### Provided text

As I think about the original argument, I think "lazy" is the wrong term to use when talking about reviewers. In truth, they work very hard -- but I think they put their effort into some very questionable practices. Time that should be spent purely focusing on the gaming and striving to be as honest as can be is spent instead inking deals and rushing work out of the gate to beat the rest of the press. As the guys in charge of review content around here, it's Nick and I's job to make sure that kind of shit doesn't fly on Destructoid.
Hamza XYZ Aziz
I finally saw videos of Braid for the first time today while working on the new release post for Monday. Does it remind anyone else of EC, expect, you know, good?
I'm really looking forward to Braid. Rev, Chad and myself will be reviewing it for the site. I am somewhat positive it will receive more than a 1 out of 10.
Visually, it's slightly similar to EC (i.e. it doesn't look typical). But the game couldn't be more different. I can almost guarantee it will not get a 1 out of 10. It's very puzzle intensive, requiring a lot of bizarre and complicated time manipulation that had me stuck in a few areas. Also, what does this have to do with the Dtoid discusses?
Hamza CTZ Aziz
Nothing at all, actually, haha.
I <3 Braid
A quick word on Eternity's Child and it's now infamous review. Luc Bernard couldn't have paid for a review that beneficial to his game. The amount of controversy that now surrounds Eternity's Child has generated curiosity about the title that never would have come from a positive review. I'm sure that the game will sell buckets, and that some people will actually love it.
But back to the point. it's interesting that Dyson states he knows which reviewers he feels he can trust, while Jim says you never know who is taking money under the table for a good review. If we, certified gaming journalists, have this this much trouble keeping track of who's reviews are legit and who's are not, what chance does a new gamer have of sorting it all out? Its the people who need game reviews the most that are the most likely to be duped by them.

######
### Excerpted data

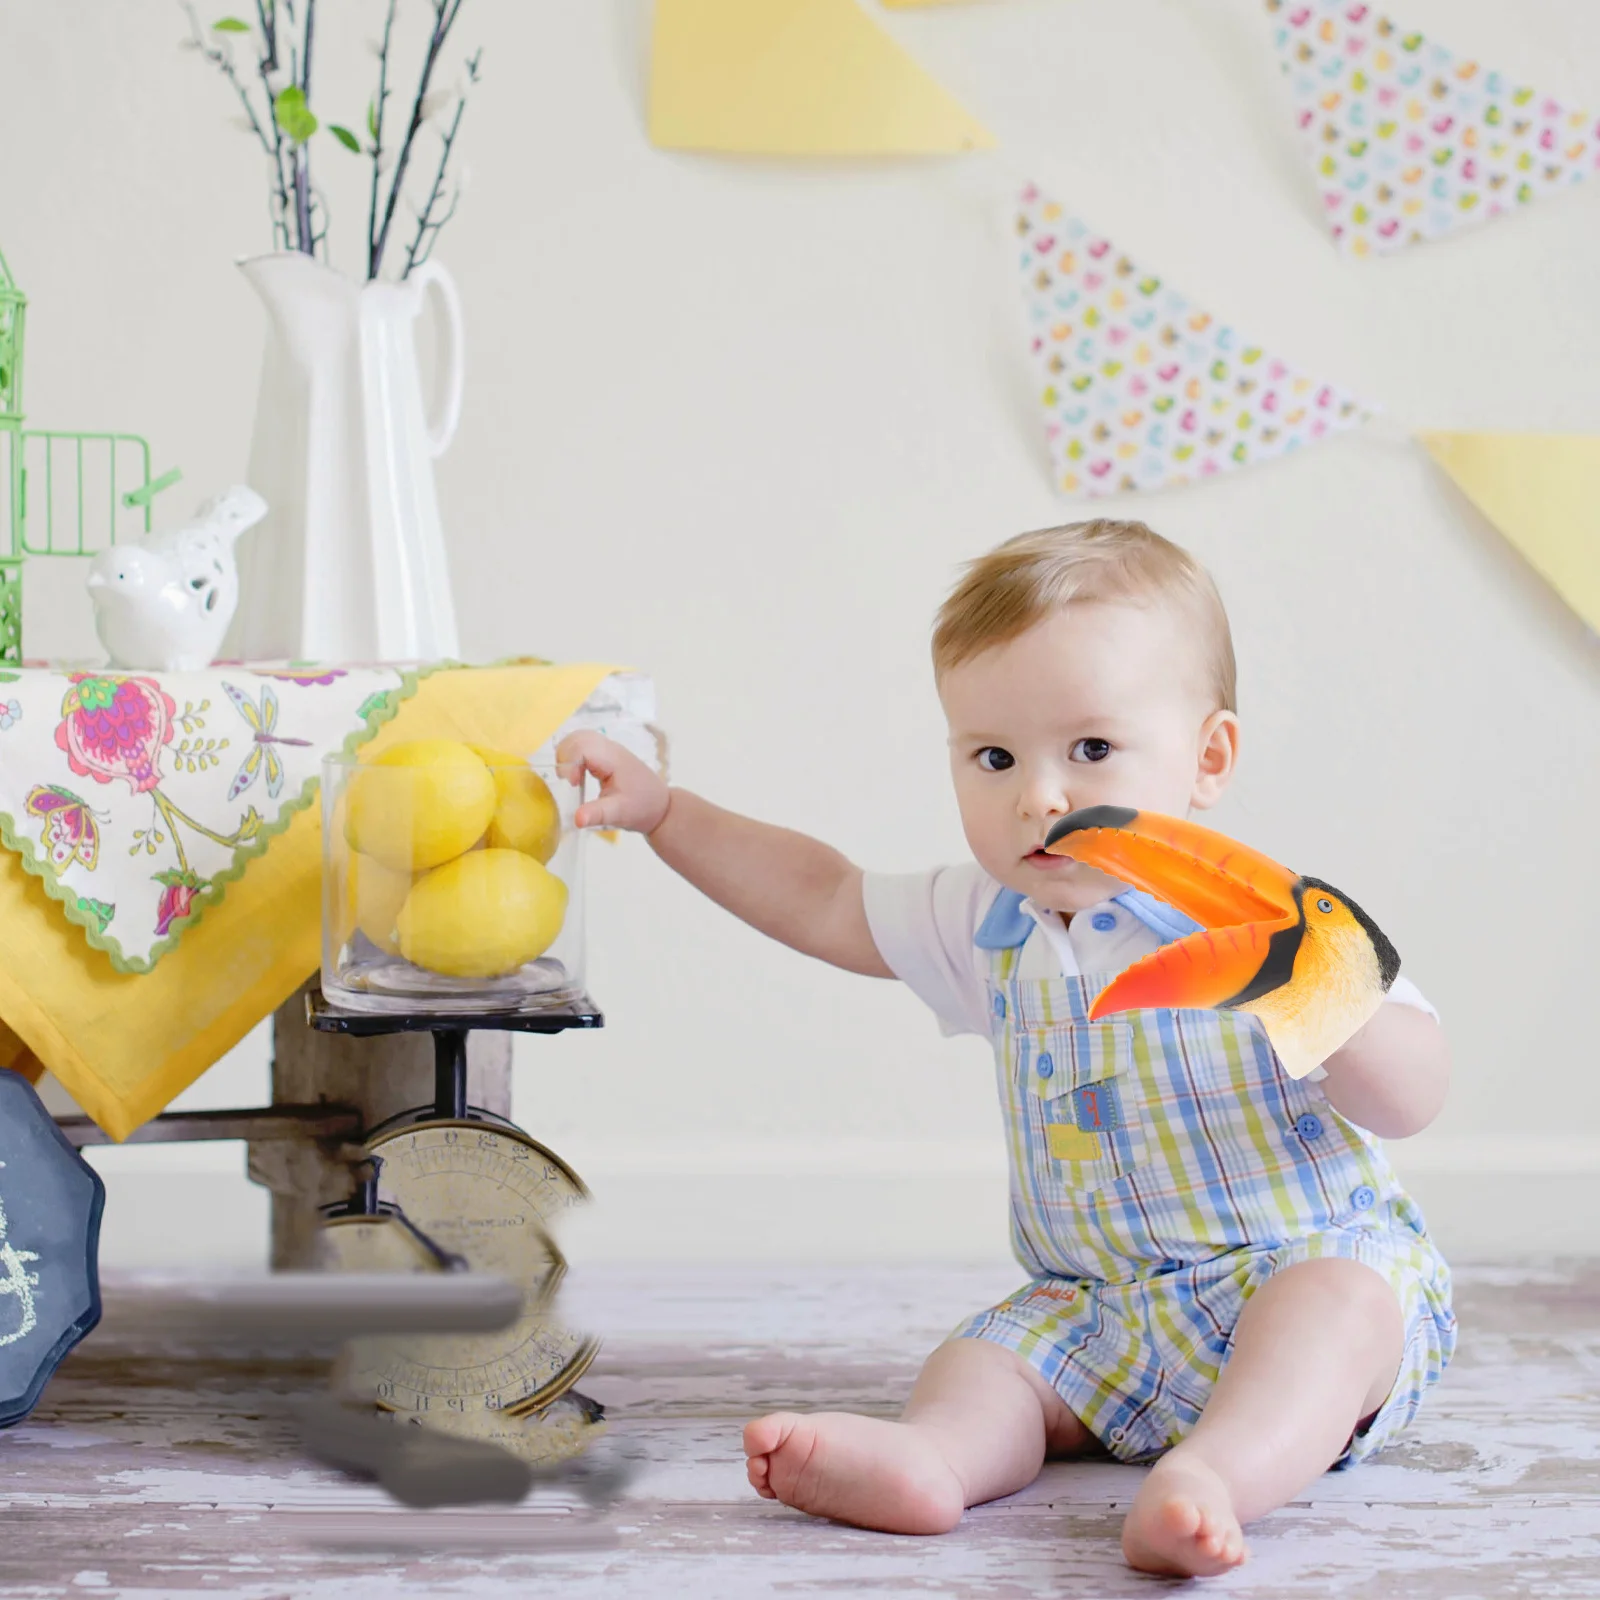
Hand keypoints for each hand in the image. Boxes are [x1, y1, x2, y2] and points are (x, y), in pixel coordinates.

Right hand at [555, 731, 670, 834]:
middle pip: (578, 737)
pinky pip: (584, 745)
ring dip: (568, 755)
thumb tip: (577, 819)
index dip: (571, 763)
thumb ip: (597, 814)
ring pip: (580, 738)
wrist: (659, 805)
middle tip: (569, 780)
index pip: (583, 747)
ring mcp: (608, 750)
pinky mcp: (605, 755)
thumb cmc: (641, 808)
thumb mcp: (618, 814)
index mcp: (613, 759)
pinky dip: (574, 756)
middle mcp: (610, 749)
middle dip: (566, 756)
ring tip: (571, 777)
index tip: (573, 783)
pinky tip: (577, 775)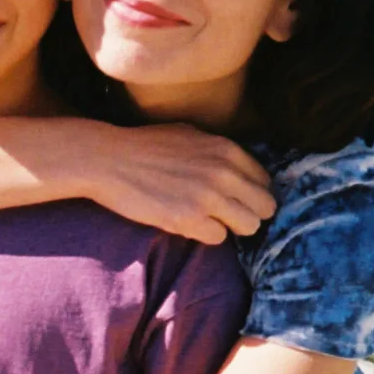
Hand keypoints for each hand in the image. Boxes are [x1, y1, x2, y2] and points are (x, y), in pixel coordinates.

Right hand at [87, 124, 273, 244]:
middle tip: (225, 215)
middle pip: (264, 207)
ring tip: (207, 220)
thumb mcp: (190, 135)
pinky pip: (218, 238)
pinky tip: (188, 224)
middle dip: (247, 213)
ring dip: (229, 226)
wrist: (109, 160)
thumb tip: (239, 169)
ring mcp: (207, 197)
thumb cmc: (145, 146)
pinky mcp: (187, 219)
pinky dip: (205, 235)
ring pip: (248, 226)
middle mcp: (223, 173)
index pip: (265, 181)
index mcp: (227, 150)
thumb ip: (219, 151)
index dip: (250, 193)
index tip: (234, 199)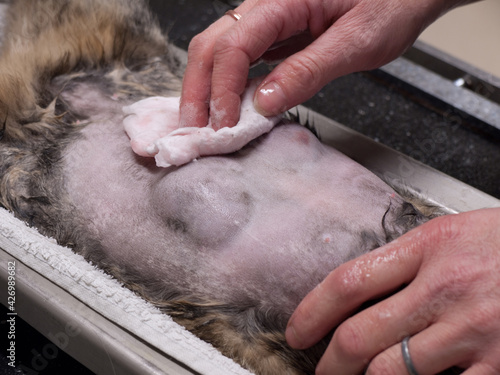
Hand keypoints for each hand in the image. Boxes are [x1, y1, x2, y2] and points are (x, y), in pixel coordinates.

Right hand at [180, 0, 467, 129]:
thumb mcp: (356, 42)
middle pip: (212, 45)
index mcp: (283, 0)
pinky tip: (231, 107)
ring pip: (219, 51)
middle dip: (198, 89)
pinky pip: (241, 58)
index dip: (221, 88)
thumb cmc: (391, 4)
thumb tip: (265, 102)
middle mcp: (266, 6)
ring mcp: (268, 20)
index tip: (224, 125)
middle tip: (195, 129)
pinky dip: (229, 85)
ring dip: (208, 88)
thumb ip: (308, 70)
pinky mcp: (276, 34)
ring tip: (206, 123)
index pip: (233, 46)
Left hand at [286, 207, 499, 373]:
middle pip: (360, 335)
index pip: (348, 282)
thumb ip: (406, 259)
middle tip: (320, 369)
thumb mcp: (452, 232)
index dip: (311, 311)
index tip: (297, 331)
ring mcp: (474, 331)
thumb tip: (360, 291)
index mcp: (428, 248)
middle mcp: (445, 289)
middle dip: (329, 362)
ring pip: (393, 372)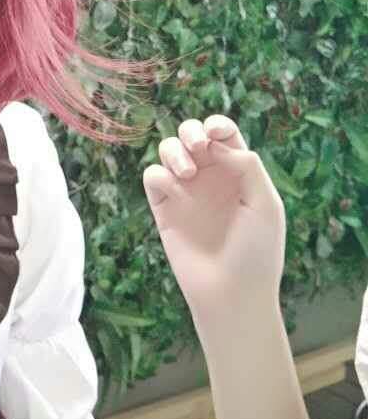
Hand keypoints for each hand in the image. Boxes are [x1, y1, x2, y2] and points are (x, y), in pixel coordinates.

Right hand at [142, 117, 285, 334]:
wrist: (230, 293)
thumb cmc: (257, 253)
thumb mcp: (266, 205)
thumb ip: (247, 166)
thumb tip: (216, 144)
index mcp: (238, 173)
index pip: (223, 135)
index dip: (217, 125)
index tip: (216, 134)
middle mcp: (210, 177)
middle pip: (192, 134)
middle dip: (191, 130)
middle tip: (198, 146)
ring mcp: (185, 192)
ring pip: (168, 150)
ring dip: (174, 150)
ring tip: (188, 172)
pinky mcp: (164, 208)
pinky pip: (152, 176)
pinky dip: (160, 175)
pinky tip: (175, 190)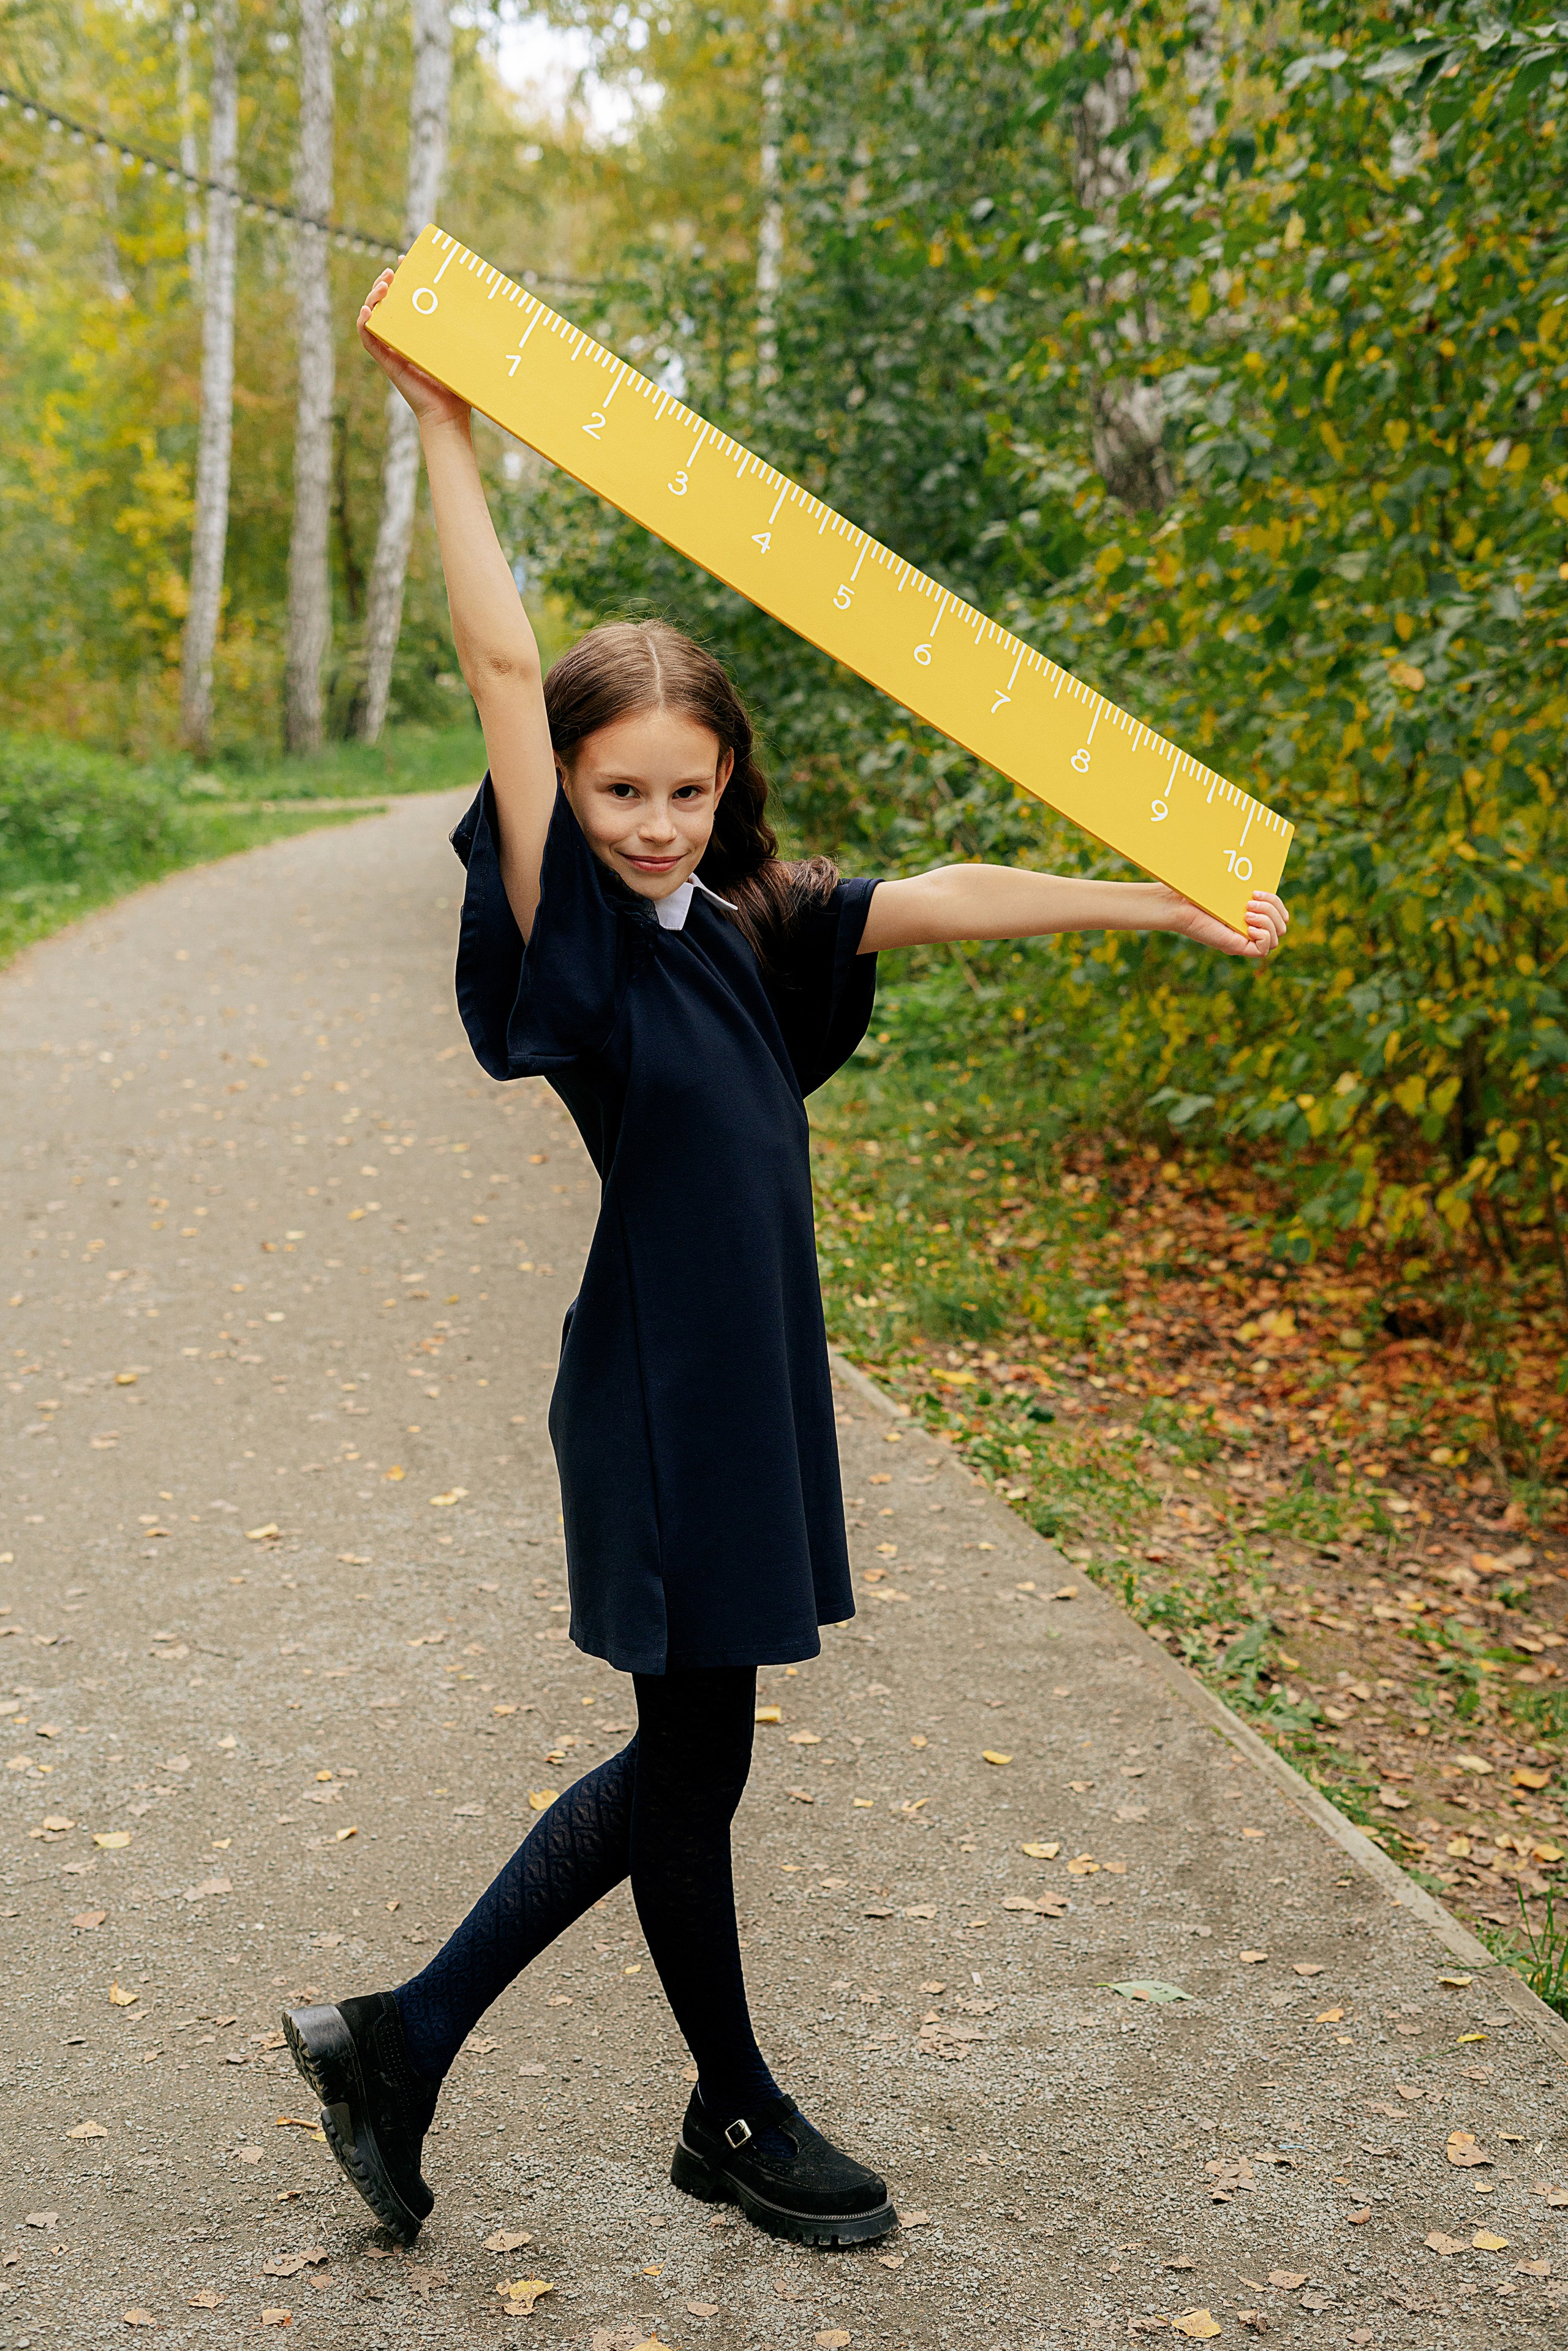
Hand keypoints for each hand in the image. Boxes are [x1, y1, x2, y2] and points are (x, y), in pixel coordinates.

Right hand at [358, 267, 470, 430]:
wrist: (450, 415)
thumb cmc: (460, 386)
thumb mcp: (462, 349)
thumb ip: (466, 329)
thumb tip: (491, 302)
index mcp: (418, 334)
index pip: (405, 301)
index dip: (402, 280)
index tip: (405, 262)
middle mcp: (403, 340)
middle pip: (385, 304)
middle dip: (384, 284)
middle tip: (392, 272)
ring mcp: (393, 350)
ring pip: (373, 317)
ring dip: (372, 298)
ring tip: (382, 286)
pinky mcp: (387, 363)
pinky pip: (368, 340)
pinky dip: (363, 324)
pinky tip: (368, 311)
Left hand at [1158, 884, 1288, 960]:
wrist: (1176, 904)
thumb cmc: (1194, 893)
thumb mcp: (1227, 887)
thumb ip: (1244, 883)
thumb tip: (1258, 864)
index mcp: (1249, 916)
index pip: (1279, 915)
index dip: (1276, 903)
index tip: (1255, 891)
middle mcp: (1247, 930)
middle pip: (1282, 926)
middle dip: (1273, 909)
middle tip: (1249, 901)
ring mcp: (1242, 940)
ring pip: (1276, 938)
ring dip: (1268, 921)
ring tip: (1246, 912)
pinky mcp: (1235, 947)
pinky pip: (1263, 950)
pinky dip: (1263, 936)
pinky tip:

######

> [Work to be completed]: Continue the discussion about game reviews and reviewers above, starting after its last sentence.

> [Exercise output]:
I was in Target the other day and there was a gaggle of non-gamers staring at the 360 and Wii games. They owned both consoles, but knew nothing of gaming, and didn't know what game to buy. This is the kind of person that could greatly benefit from a good game review.
What did they get instead? A Target employee pouncing on them and saying "Buy Endless Ocean! It's the bomb-diggity!" (real quote). The gaggle of new gamers were on to him though. They asked "Does the game have a point? It seems pointless." His response "Oh yeah, it totally has a point. There is this lady on a boat, and you totally get to know her. It's got an amazing story." Clearly, the Target guy was more concerned with convincing the customers to buy Endless Ocean than he was with actually helping them find a game that they could enjoy.
Thanks to Target guy, the gaggle bought the game, although they clearly stated to him that they want their games to have a "point". The "reviewer" put his own agenda above that of his customers, and that resulted in them buying a product that they will likely find no use for. That's the definition of a "bad review", and it's something we see far too much of in the world of gaming journalism.
So, there we go. Not exactly the hotbed of action that EC review caused, but the topic itself certainly lent to some interesting points of view (and this time without hentai!). As always, these discussions are unedited and tend to lead where they may. This week's destination seemed to be that everyone has a woody for Braid.